* Records for the exercise *
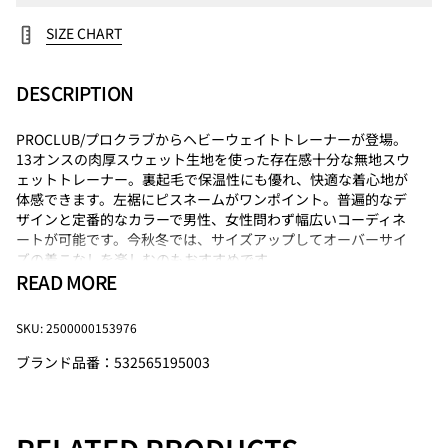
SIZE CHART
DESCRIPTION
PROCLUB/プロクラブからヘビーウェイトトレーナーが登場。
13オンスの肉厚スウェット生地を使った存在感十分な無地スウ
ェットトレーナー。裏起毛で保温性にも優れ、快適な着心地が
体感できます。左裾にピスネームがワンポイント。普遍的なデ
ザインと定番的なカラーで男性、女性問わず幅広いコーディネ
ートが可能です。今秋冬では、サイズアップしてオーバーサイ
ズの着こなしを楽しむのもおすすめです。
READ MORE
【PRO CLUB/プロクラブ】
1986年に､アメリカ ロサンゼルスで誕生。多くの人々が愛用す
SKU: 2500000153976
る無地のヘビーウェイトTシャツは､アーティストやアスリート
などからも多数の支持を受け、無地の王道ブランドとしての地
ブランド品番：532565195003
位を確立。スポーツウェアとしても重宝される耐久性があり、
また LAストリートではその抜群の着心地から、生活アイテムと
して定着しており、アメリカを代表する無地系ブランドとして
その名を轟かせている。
* * *
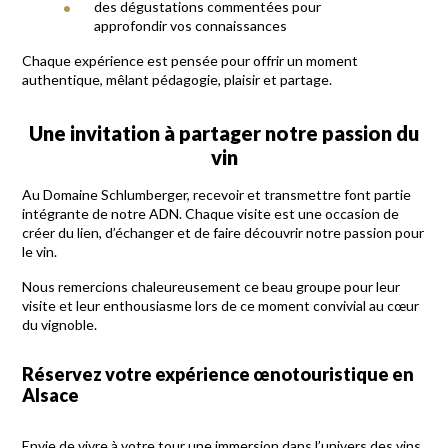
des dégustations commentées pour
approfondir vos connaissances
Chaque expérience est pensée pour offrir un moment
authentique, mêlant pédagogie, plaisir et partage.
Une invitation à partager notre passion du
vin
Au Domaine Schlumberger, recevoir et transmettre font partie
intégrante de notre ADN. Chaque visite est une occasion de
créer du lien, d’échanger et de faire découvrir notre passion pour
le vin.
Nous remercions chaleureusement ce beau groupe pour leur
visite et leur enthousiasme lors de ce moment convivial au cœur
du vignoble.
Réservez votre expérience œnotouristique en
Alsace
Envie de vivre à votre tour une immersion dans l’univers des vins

* What to do *
When a line among the entries above contains "visite", copy it.

* The answer *
intégrante de notre ADN. Chaque visite est une occasion de
visite et leur enthousiasme lors de ce moment convivial au cœur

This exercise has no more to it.